People, myself included, often like the simplicity of taking a pill. Sometimes it is the very best solution to a heath problem. However, so often the pill doesn’t address the lifestyle that gave rise to complaint. Ultimately healthcare needs to look at life choices that can give rise to the adverse conditions. Ultimately, we need to look at the overall health of our society and support preventative solutions. Many of these are embodied by holistic healthcare at its best. Because holistic doesn’t really refer just to my health or yours. Holistic by definition looks at the whole. Ultimately we all create our environment together. That affects every one of us. A few years ago, a scholar, Samuel S. Epstein, published a book “The Politics of Cancer” in which he showed in so many cases the cure is already known! It is to clean up the carcinogens being using world-wide. “Researchers have estimated that as many as 2 in 3 cases of cancer (67%) are linked to some type of environmental factor” (National Cancer Institute). Now this book, researchers, and their vital conclusions are largely buried with people hoping for after-the-fact responses with pills, chemicals and surgery.
But let us be clear.
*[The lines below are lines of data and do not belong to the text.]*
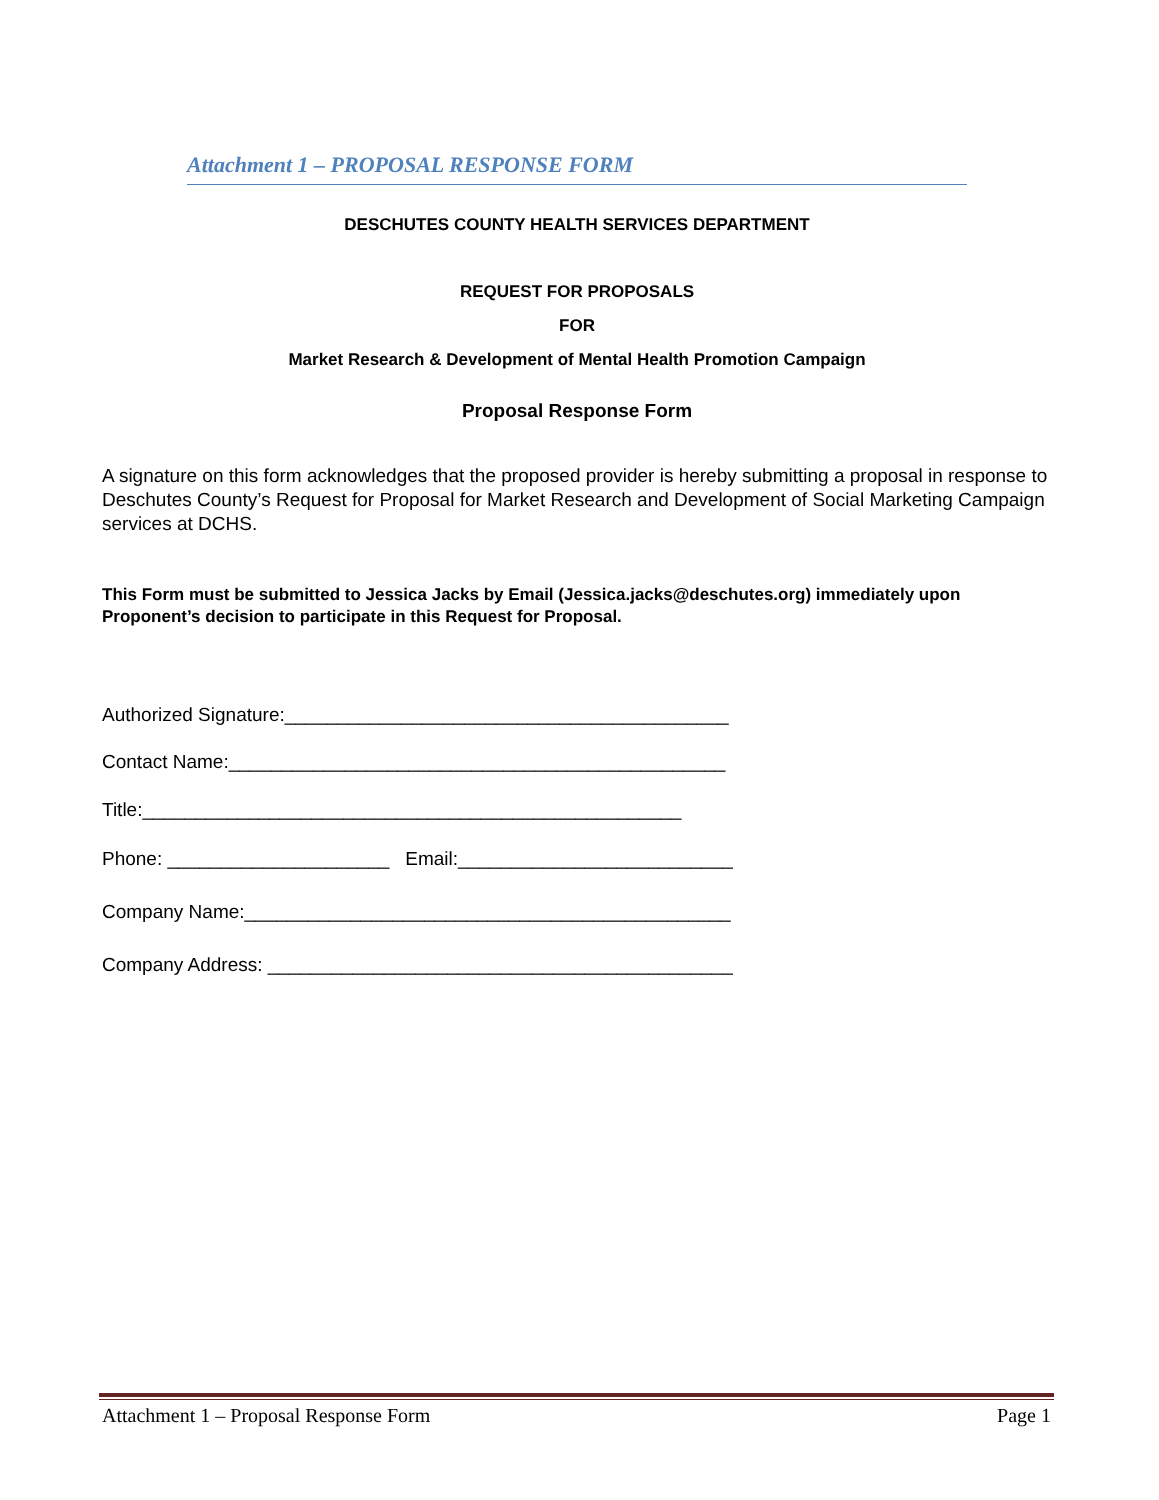Attachment 1 – PROPOSAL RESPONSE FORM
DESCHUTES COUNTY HEALTH SERVICES DEPARTMENT
REQUEST FOR PROPOSALS
FOR
Market Research & Development of Mental Health Promotion Campaign
Proposal Response Form
A signature on this form acknowledges that the proposed provider is hereby submitting a proposal in response to Deschutes County’s Request for Proposal for Market Research and Development of Social Marketing Campaign services at DCHS.
This Form must be submitted to Jessica Jacks by Email (Jessica.jacks@deschutes.org) immediately upon Proponent’s decision to participate in this Request for Proposal.
Authorized Signature:__________________________________________
Contact Name:_______________________________________________
Title:___________________________________________________
Phone: _____________________ Email:__________________________
Company Name:______________________________________________
Company Address: ____________________________________________
Attachment 1 – Proposal Response Form Page 1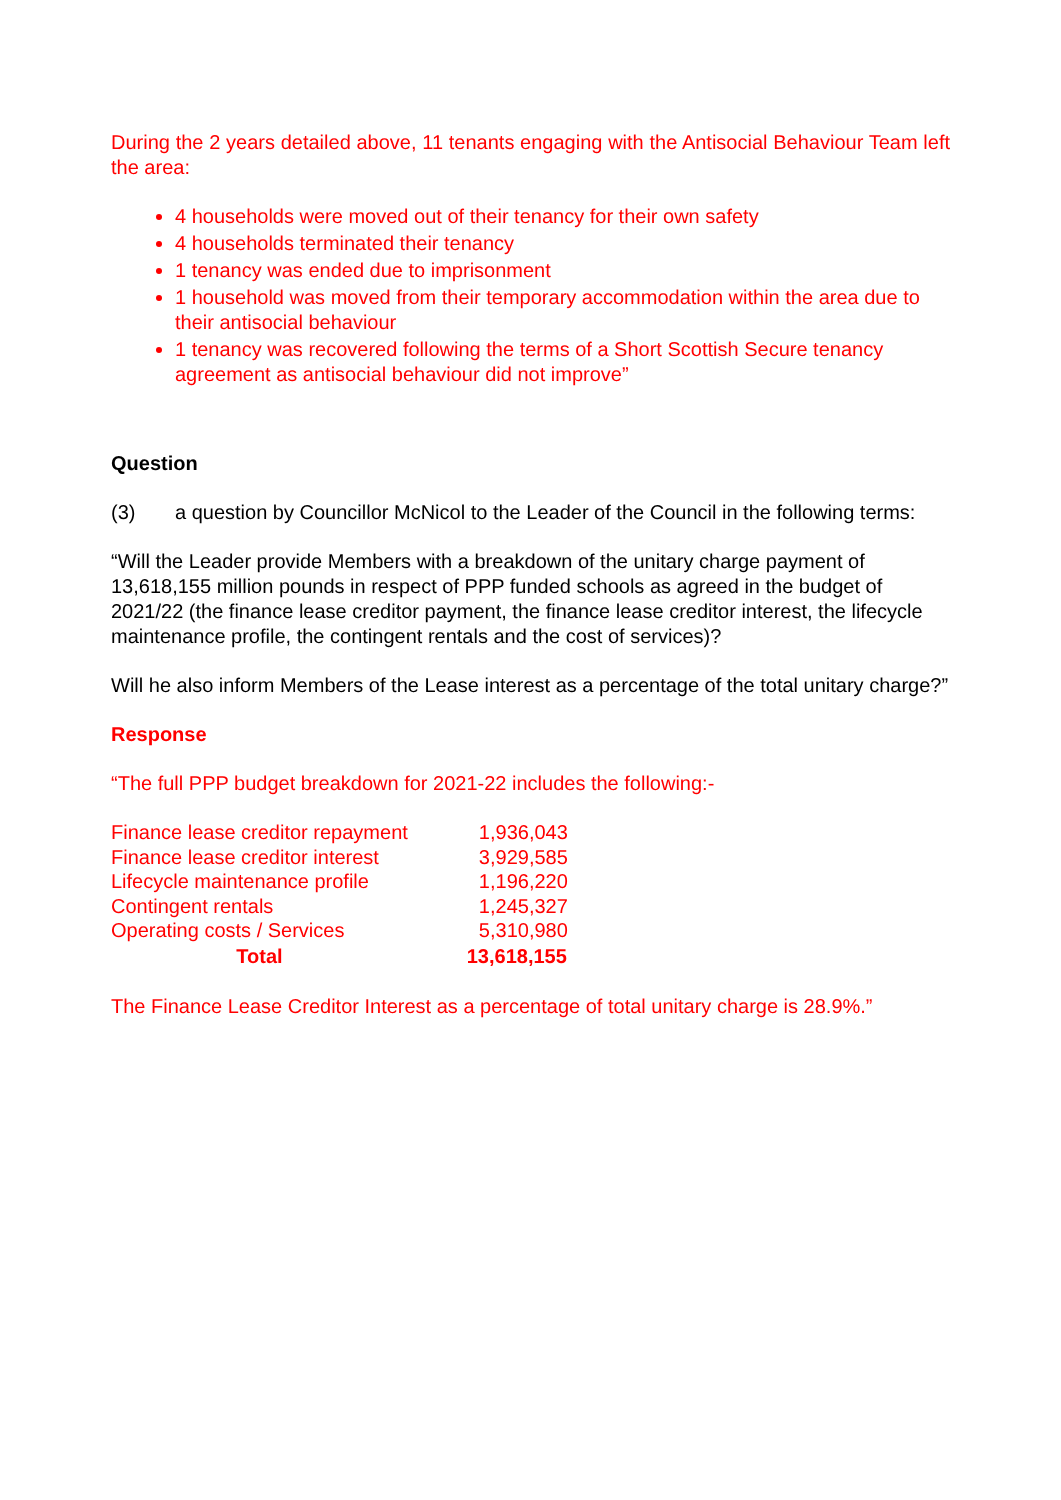During the 2 years detailed above, 11 tenants engaging with the Antisocial Behaviour Team left the area:
4 households were moved out of their tenancy for their own safety
4 households terminated their tenancy
1 tenancy was ended due to imprisonment
1 household was moved from their temporary accommodation within the area due to their antisocial behaviour
1 tenancy was recovered following the terms of a Short Scottish Secure tenancy agreement as antisocial behaviour did not improve”
Question
(3) a question by Councillor McNicol to the Leader of the Council in the following terms:
“Will the Leader provide Members with a breakdown of the unitary charge payment of 13,618,155 million pounds in respect of PPP funded schools as agreed in the budget of 2021/22 (the finance lease creditor payment, the finance lease creditor interest, the lifecycle maintenance profile, the contingent rentals and the cost of services)?
Will he also inform Members of the Lease interest as a percentage of the total unitary charge?”
Response
“The full PPP budget breakdown for 2021-22 includes the following:-
| Finance lease creditor repayment | 1,936,043 |
| Finance lease creditor interest | 3,929,585 |
| Lifecycle maintenance profile | 1,196,220 |
| Contingent rentals | 1,245,327 |
| Operating costs / Services | 5,310,980 |
| Total | 13,618,155 |
The Finance Lease Creditor Interest as a percentage of total unitary charge is 28.9%.”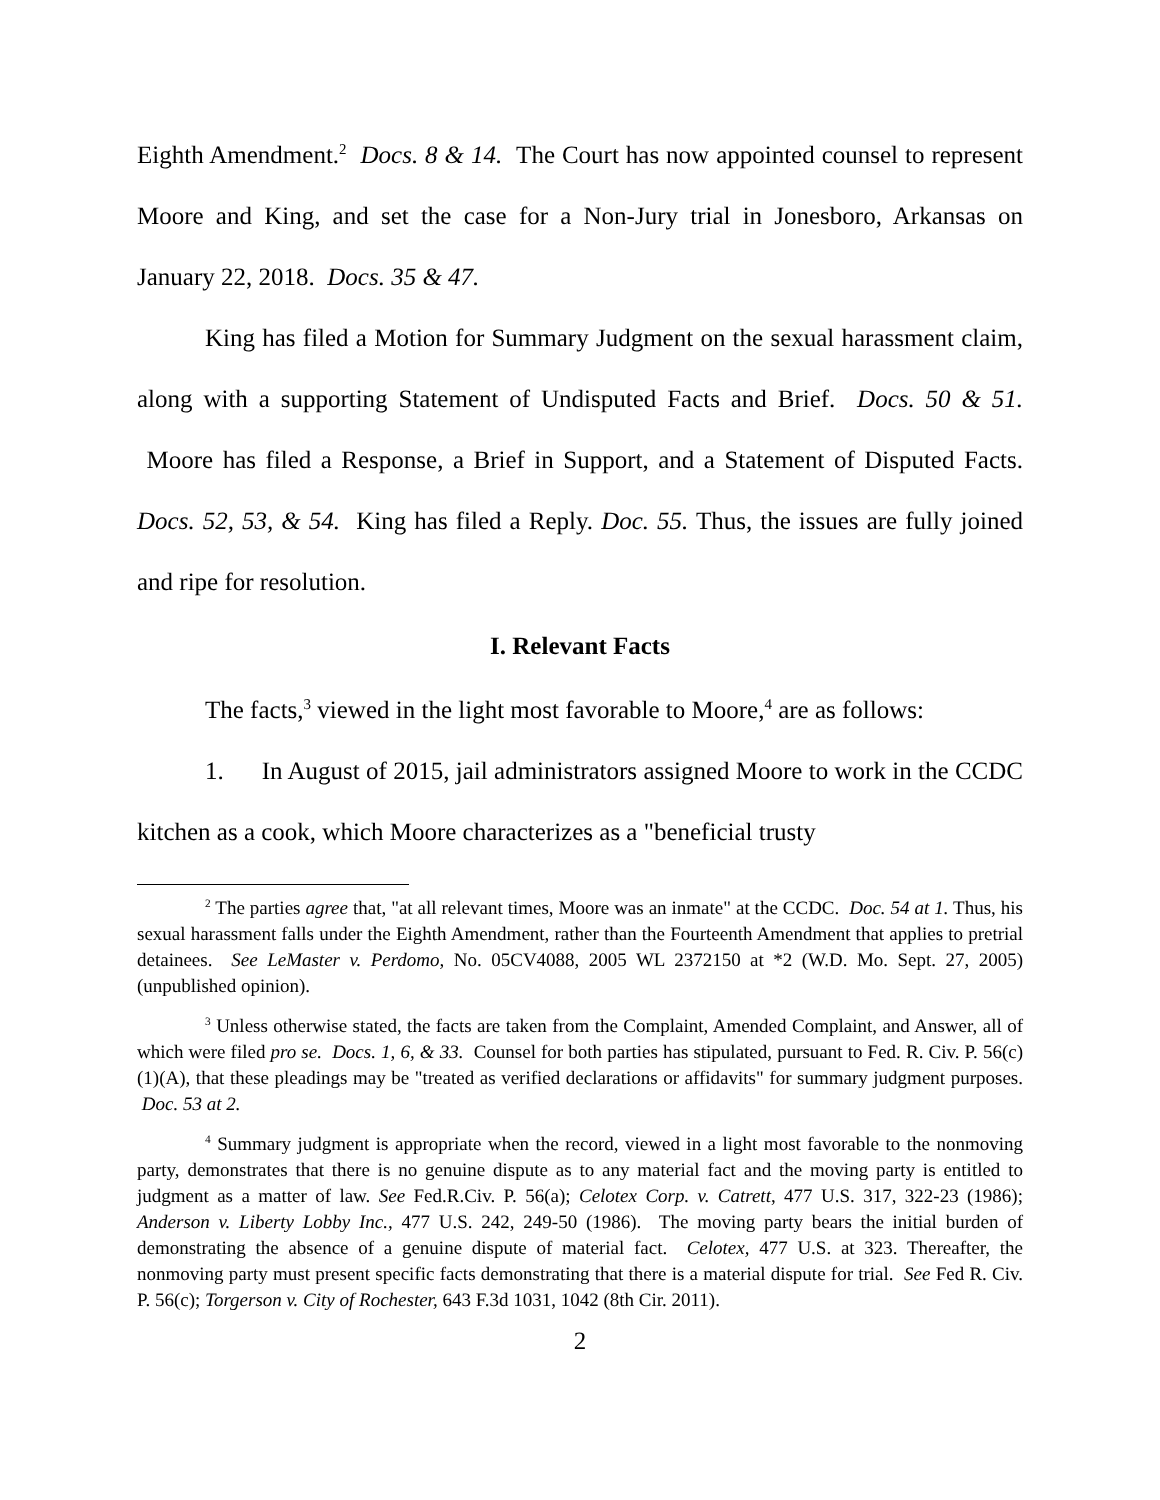Eighth Amendment.<sup>2</sup> Docs. 8 & 14. The Court has now appointed counsel to represent Moore and King, and set the case for a Non-Jury trial in Jonesboro, Arkansas on January 22, 2018. Docs. 35 & 47.
King has filed a Motion for Summary Judgment on the sexual harassment claim, along with a supporting Statement of Undisputed Facts and Brief. Docs. 50 & 51. Moore has filed a Response, a Brief in Support, and a Statement of Disputed Facts. Docs. 52, 53, & 54. King has filed a Reply. Doc. 55. Thus, the issues are fully joined and ripe for resolution.
I. Relevant Facts
The facts,<sup>3</sup> viewed in the light most favorable to Moore,<sup>4</sup> are as follows:
1. In August of 2015, jail administrators assigned Moore to work in the CCDC kitchen as a cook, which Moore characterizes as a "beneficial trusty
<sup>2</sup> The parties agree that, "at all relevant times, Moore was an inmate" at the CCDC. Doc. 54 at 1. Thus, his sexual harassment falls under the Eighth Amendment, rather than the Fourteenth Amendment that applies to pretrial detainees. See LeMaster v. Perdomo, No. 05CV4088, 2005 WL 2372150 at *2 (W.D. Mo. Sept. 27, 2005) (unpublished opinion).
<sup>3</sup> Unless otherwise stated, the facts are taken from the Complaint, Amended Complaint, and Answer, all of which were filed pro se. Docs. 1, 6, & 33. Counsel for both parties has stipulated, pursuant to Fed. R. Civ. P. 56(c)(1)(A), that these pleadings may be "treated as verified declarations or affidavits" for summary judgment purposes. Doc. 53 at 2.
<sup>4</sup> Summary judgment is appropriate when the record, viewed in a light most favorable to the nonmoving party, demonstrates that there is no genuine dispute as to any material fact and the moving party is entitled to judgment as a matter of law. See Fed.R.Civ. P. 56(a); Celotex Corp. v. Catrett, 477 U.S. 317, 322-23 (1986); Anderson v. Liberty Lobby Inc., 477 U.S. 242, 249-50 (1986). The moving party bears the initial burden of demonstrating the absence of a genuine dispute of material fact. Celotex, 477 U.S. at 323. Thereafter, the nonmoving party must present specific facts demonstrating that there is a material dispute for trial. See Fed R. Civ. P. 56(c); Torgerson v. City of Rochester, 643 F.3d 1031, 1042 (8th Cir. 2011).
2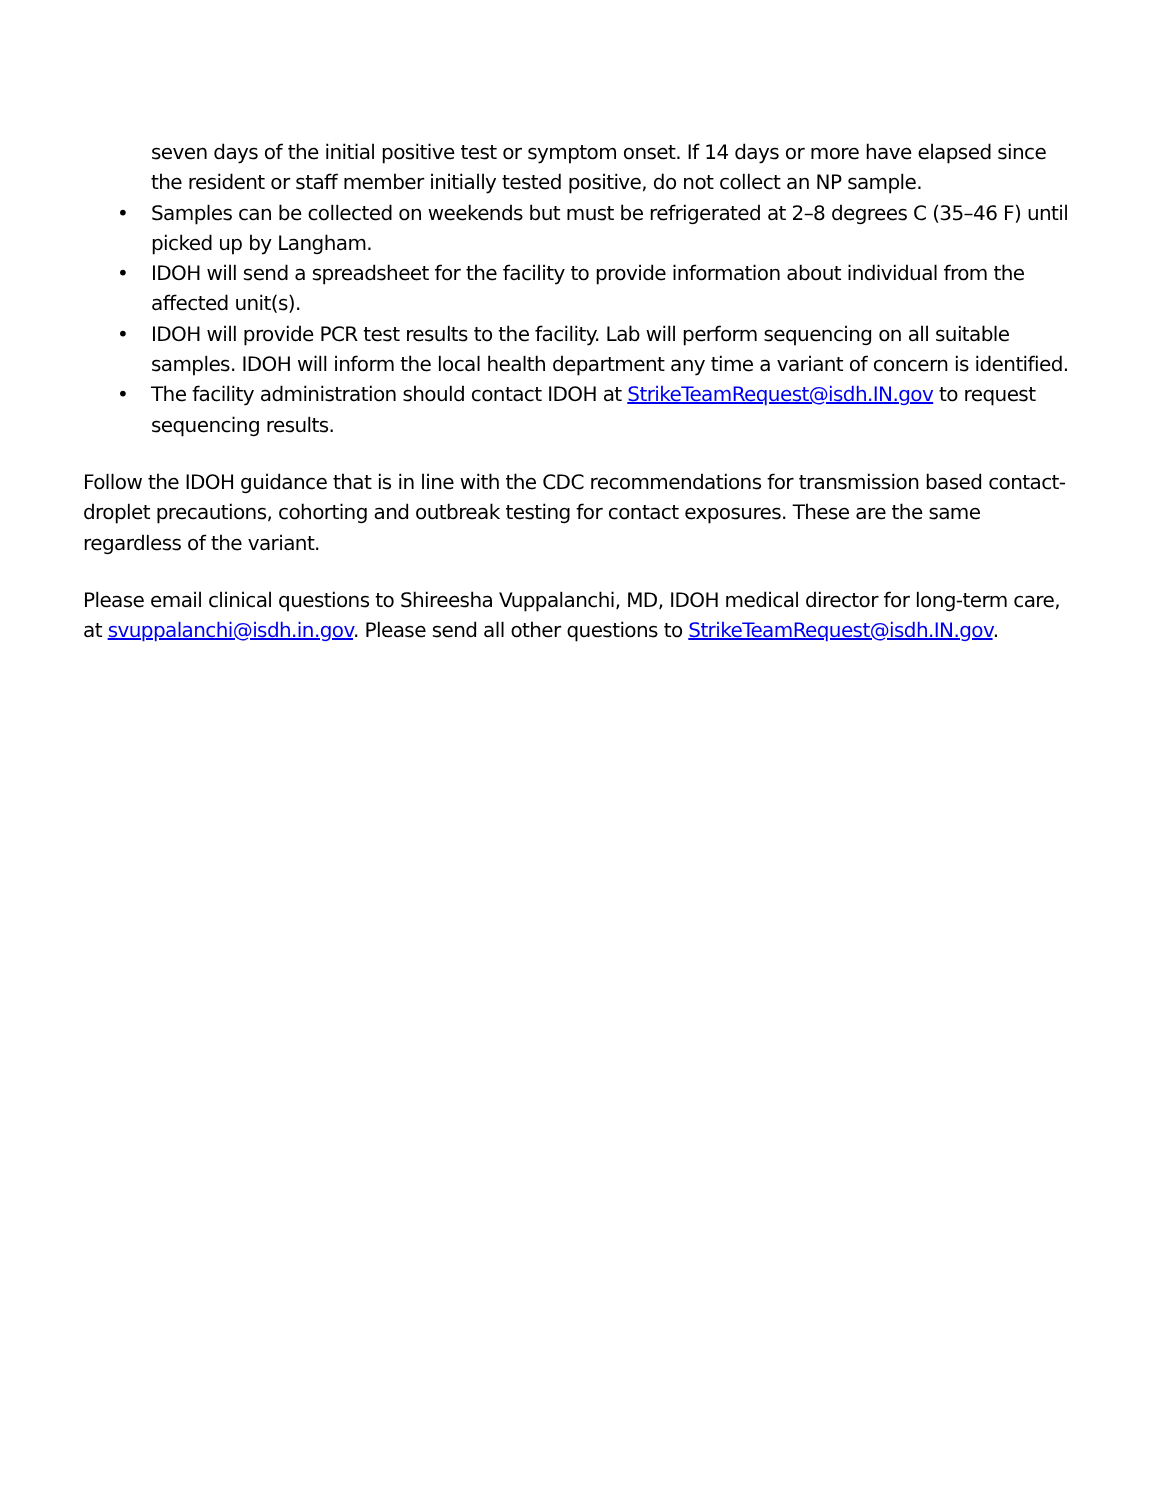seven days of the initial positive test or symptom onset. If 14 days or more have elapsed since the resident or staff member initially tested positive, do not collect an NP sample.
• Samples can be collected on weekends but must be refrigerated at 2–8 degrees C (35–46 F) until picked up by Langham.
• IDOH will send a spreadsheet for the facility to provide information about individual from the affected unit(s).
• IDOH will provide PCR test results to the facility. Lab will perform sequencing on all suitable samples. IDOH will inform the local health department any time a variant of concern is identified.
• The facility administration should contact IDOH at StrikeTeamRequest@isdh.IN.gov to request sequencing results.
Follow the IDOH guidance that is in line with the CDC recommendations for transmission based contact-droplet precautions, cohorting and outbreak testing for contact exposures. These are the same regardless of the variant.
Please email clinical questions to Shireesha Vuppalanchi, MD, IDOH medical director for long-term care, at svuppalanchi@isdh.in.gov. Please send all other questions to StrikeTeamRequest@isdh.IN.gov.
Holism is simply the correct approach to health.
The cure for so much illness in our world is an appropriate combination of disease-care and health-care applied to both the individuals and to our world. This is the vast importance of holism. We should prevent the social tragedy of holism being on the one hand discounted by the overly narrow-minded as well as co-opted by certain people who promote false solutions to people’s problems.
Holism presents us with an explicit model for a healthy world. This is the vision of a peaceful world in which people are equipped by the educational and healthcare systems to lead optimized lives. Healthy iives are lived with the whole in mind, so we do not see health as an individual property, but as the work of each one of us for our own sake and for the sake of the world we live in. The work of creating this world is viewed as almost utopian, given the many obstacles humanity puts in our own way. But health means whole and if there is anything worth working hard to achieve it is the health of this whole earth and everyone in it.